WHAT YOU HAVE TO DO -
Which lines of the data contain the string "selecteur"? Show each of them.

[Saved entries]

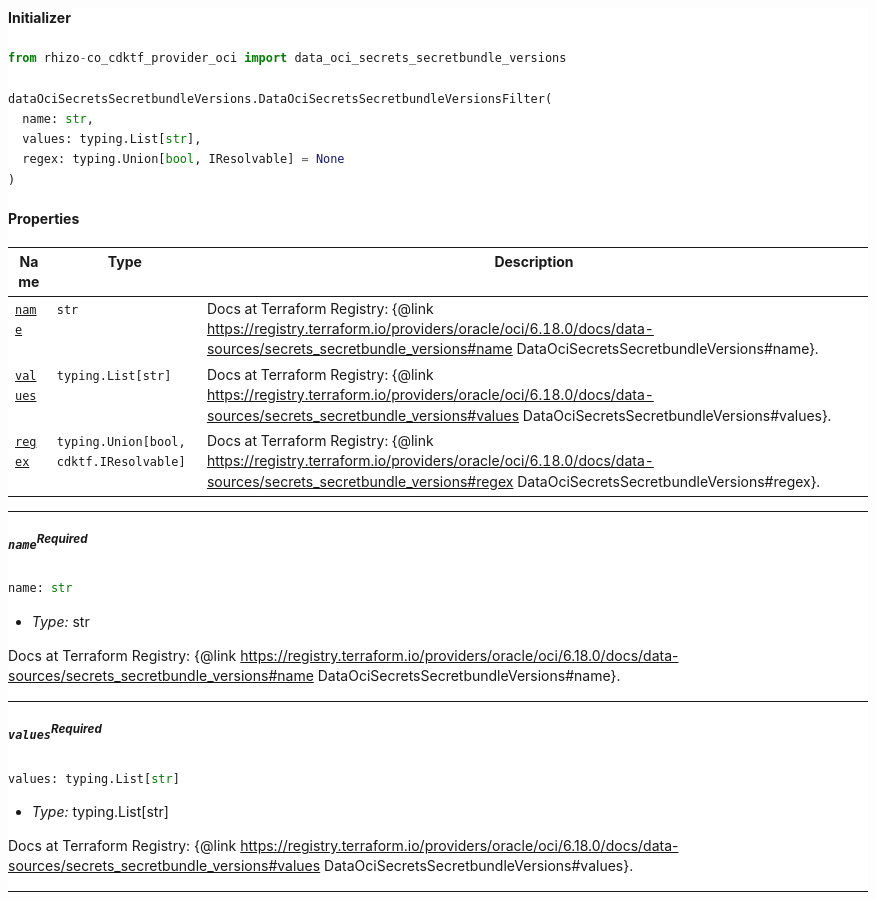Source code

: #### Initializer <a name="Initializer" id="rhizo-co-terraform-provider-oci.dataOciSecretsSecretbundleVersions.DataOciSecretsSecretbundleVersionsFilter.Initializer"></a>

```python
from rhizo-co_cdktf_provider_oci import data_oci_secrets_secretbundle_versions

dataOciSecretsSecretbundleVersions.DataOciSecretsSecretbundleVersionsFilter(
  name: str,
  values: typing.List[str],
  regex: typing.Union[bool, IResolvable] = None
)
```

#### Properties <a name="Properties" id="Properties"></a>

| **Name** | **Type** | **Description** |
| --- | --- | --- |
| <code><a href="#rhizo-co-terraform-provider-oci.dataOciSecretsSecretbundleVersions.DataOciSecretsSecretbundleVersionsFilter.property.name">name</a></code> | <code>str</code> | Docs at Terraform Registry: {@link https://registry.terraform.io/providers/oracle/oci/6.18.0/docs/data-sources/secrets_secretbundle_versions#name DataOciSecretsSecretbundleVersions#name}. |
| <code><a href="#rhizo-co-terraform-provider-oci.dataOciSecretsSecretbundleVersions.DataOciSecretsSecretbundleVersionsFilter.property.values">values</a></code> | <code>typing.List[str]</code> | Docs at Terraform Registry: {@link https://registry.terraform.io/providers/oracle/oci/6.18.0/docs/data-sources/secrets_secretbundle_versions#values DataOciSecretsSecretbundleVersions#values}. |
| <code><a href="#rhizo-co-terraform-provider-oci.dataOciSecretsSecretbundleVersions.DataOciSecretsSecretbundleVersionsFilter.property.regex">regex</a></code> | <code>typing.Union[bool, cdktf.IResolvable]</code> | Docs at Terraform Registry: {@link https://registry.terraform.io/providers/oracle/oci/6.18.0/docs/data-sources/secrets_secretbundle_versions#regex DataOciSecretsSecretbundleVersions#regex}. |

---

##### `name`<sup>Required</sup> <a name="name" id="rhizo-co-terraform-provider-oci.dataOciSecretsSecretbundleVersions.DataOciSecretsSecretbundleVersionsFilter.property.name"></a>

```python
name: str
```

- *Type:* str

Docs at Terraform Registry: {@link https://registry.terraform.io/providers/oracle/oci/6.18.0/docs/data-sources/secrets_secretbundle_versions#name DataOciSecretsSecretbundleVersions#name}.

---

##### `values`<sup>Required</sup> <a name="values" id="rhizo-co-terraform-provider-oci.dataOciSecretsSecretbundleVersions.DataOciSecretsSecretbundleVersionsFilter.property.values"></a>

```python
values: typing.List[str]
```

- *Type:* typing.List[str]

Docs at Terraform Registry: {@link https://registry.terraform.io/providers/oracle/oci/6.18.0/docs/data-sources/secrets_secretbundle_versions#values DataOciSecretsSecretbundleVersions#values}.

---
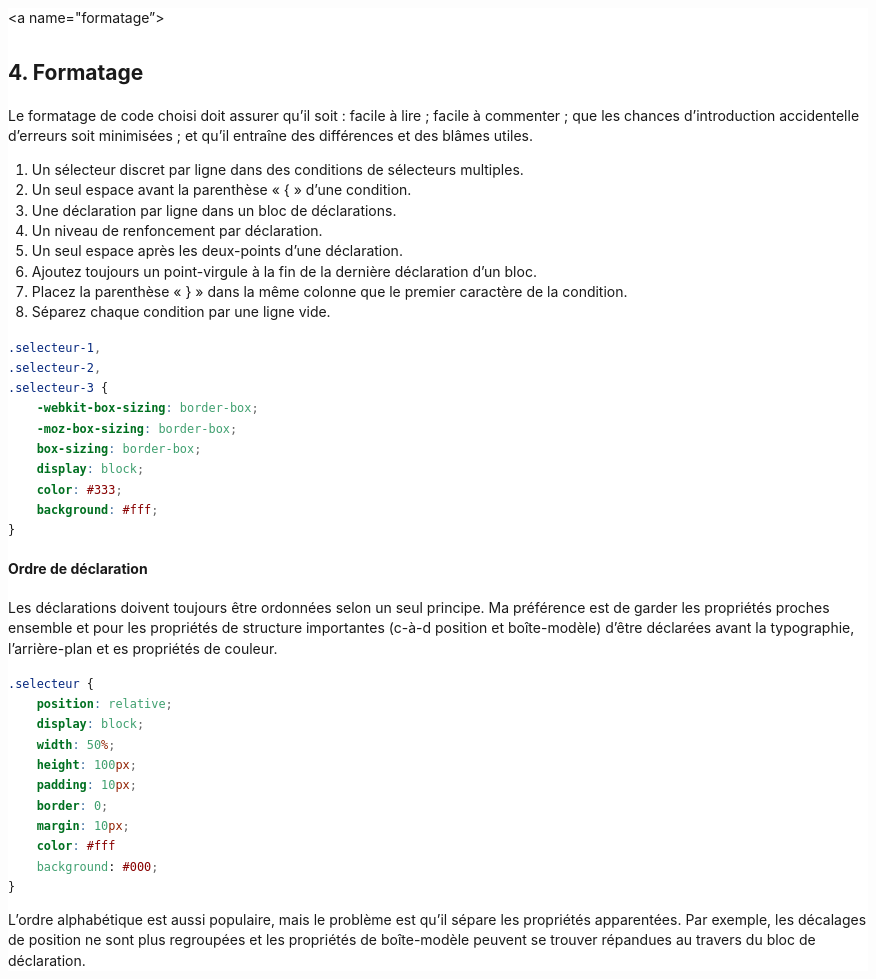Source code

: 
<a name="formatage”></a>
## 4. Formatage

Le formatage de code choisi doit assurer qu’il soit : facile à lire ; facile
à commenter ; que les chances  d’introduction accidentelle d’erreurs soit
minimisées ; et qu’il entraîne des différences et des blâmes utiles.

1. Un sélecteur discret par ligne dans des conditions de sélecteurs multiples.
2. Un seul espace avant la parenthèse « { » d’une condition.
3. Une déclaration par ligne dans un bloc de déclarations.
4. Un niveau de renfoncement par déclaration.
5. Un seul espace après les deux-points d’une déclaration.
6. Ajoutez toujours un point-virgule à la fin de la dernière déclaration d’un bloc.
7. Placez la parenthèse « } » dans la même colonne que le premier caractère
   de la condition.
8. Séparez chaque condition par une ligne vide.

```css
.selecteur-1,  
.selecteur-2,  
.selecteur-3 {  
    -webkit-box-sizing: border-box;  
    -moz-box-sizing: border-box;  
    box-sizing: border-box;  
    display: block;  
    color: #333;  
    background: #fff;  
}
```

#### Ordre de déclaration

Les déclarations doivent toujours être ordonnées selon un seul principe.
Ma préférence est de garder les propriétés proches ensemble et pour les
propriétés de structure importantes (c-à-d position et boîte-modèle) d’être
déclarées avant la typographie, l’arrière-plan et es propriétés de couleur.

```css
.selecteur {
    position: relative;
    display: block;
    width: 50%;
    height: 100px;
    padding: 10px;
    border: 0;
    margin: 10px;
    color: #fff
    background: #000;
}
```

L’ordre alphabétique est aussi populaire, mais le problème est qu’il sépare
les propriétés apparentées. Par exemple, les décalages de position ne sont
plus regroupées et les propriétés de boîte-modèle peuvent se trouver répandues
au travers du bloc de déclaration.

TASK ANSWER -
.selecteur-1,  
.selecteur-2,  
.selecteur-3 {  
.selecteur {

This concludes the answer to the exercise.